• **Data excerpt**
[Start of section]
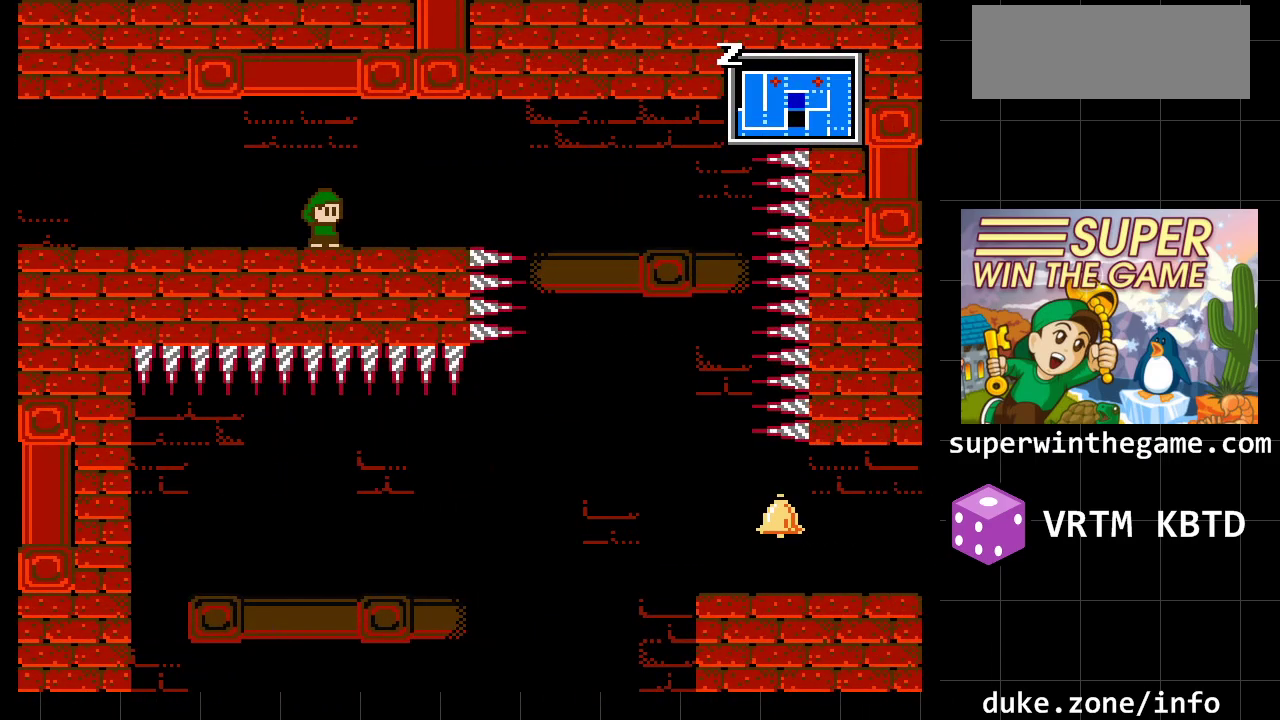
{"buttons": ["A", "DPAD_RIGHT"], "events": [[83, "DPAD_RIGHT", "down"], [467, "A", "down"]]}
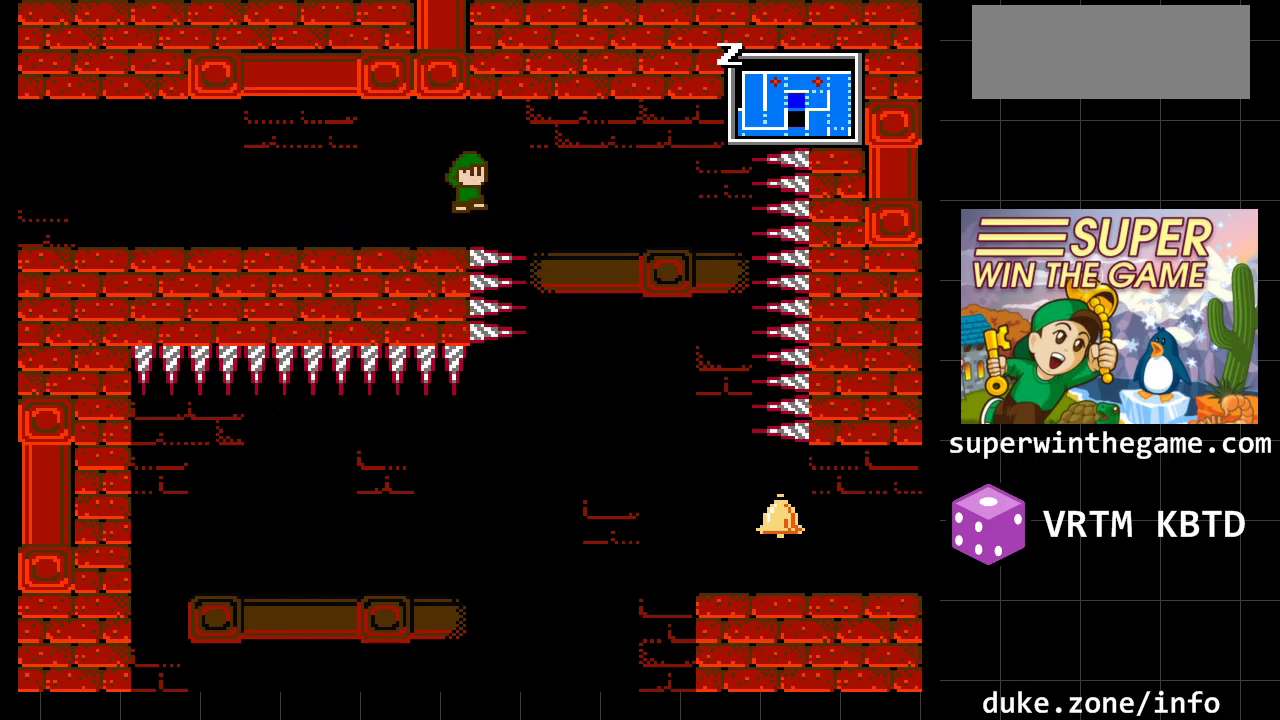
{"buttons": ["DPAD_RIGHT"], "events": [[167, "A", "up"], [250, "A", "down"], [450, "A", "up"]]}
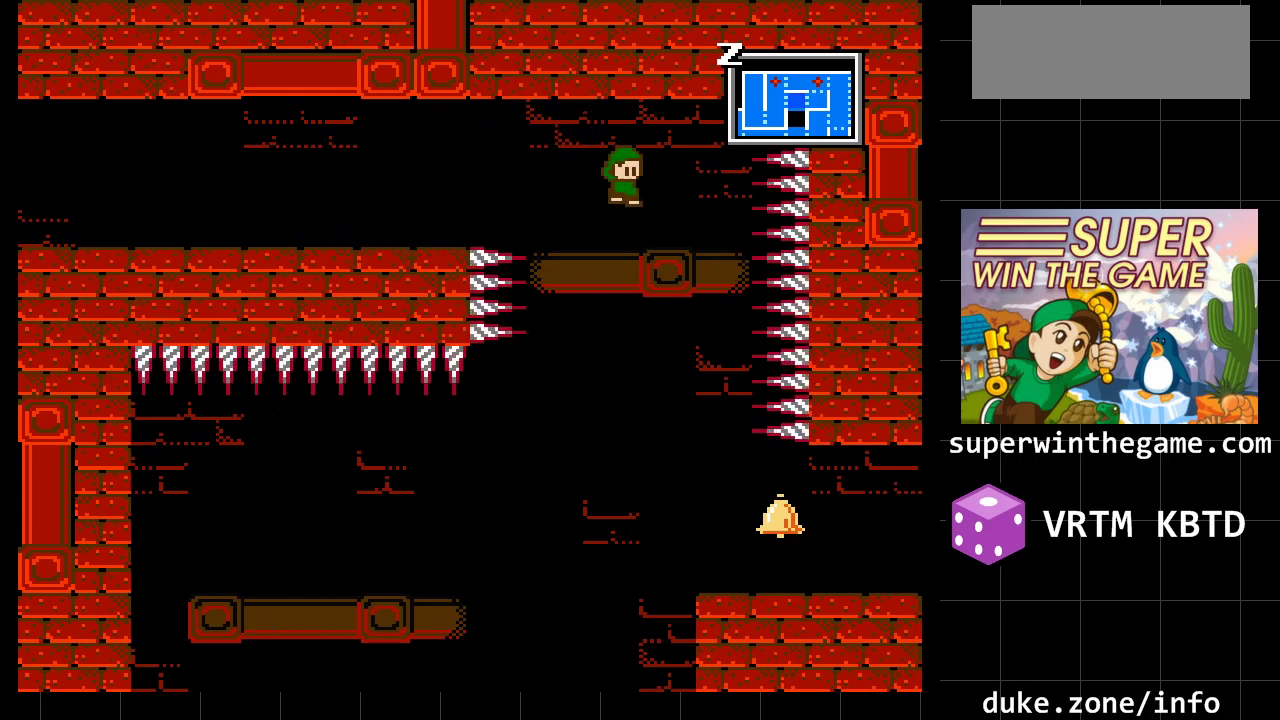
{"buttons": ["DPAD_LEFT"], "events": [[300, "DPAD_RIGHT", "up"], [467, "DPAD_LEFT", "down"]]}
[End of section]
• **Work request**
Could you retype every line above exactly as it appears, skipping the pictures?

• **Written answer**
{"buttons": ["A", "DPAD_RIGHT"], "events": [[83, "DPAD_RIGHT", "down"], [467, "A", "down"]]}
{"buttons": ["DPAD_RIGHT"], "events": [[167, "A", "up"], [250, "A", "down"], [450, "A", "up"]]}
{"buttons": ["DPAD_LEFT"], "events": [[300, "DPAD_RIGHT", "up"], [467, "DPAD_LEFT", "down"]]}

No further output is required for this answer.